Only about 4 percent of the genome sequence is lost from shotgun sequencing, Eichler found, while the other 96 percent is sequenced relatively accurately. However, the 4 percent that is lost – those large areas of gene duplication – are very important to genome research. Some genetic diseases are caused by deletions or rearrangements of the duplicated segments.

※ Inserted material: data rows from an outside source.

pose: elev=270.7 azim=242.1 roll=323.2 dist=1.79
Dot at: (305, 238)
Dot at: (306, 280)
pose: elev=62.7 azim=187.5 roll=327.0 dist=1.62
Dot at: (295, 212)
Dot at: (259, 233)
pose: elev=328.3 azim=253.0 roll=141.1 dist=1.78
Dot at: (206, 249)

Those segments are also important to the study of evolution.

“If we had relied on the simplified shotgun approach during the Human Genome Project, we would have missed those assemblies, which are very important,” said Eichler.

Eichler and his colleagues caution against using only the shotgun sequencing approach in the future. They suggest that genome scientists use the shotgun approach first, use that data to identify missing or duplicated regions of the genome, and then use the clone-ordered approach to fill in those areas.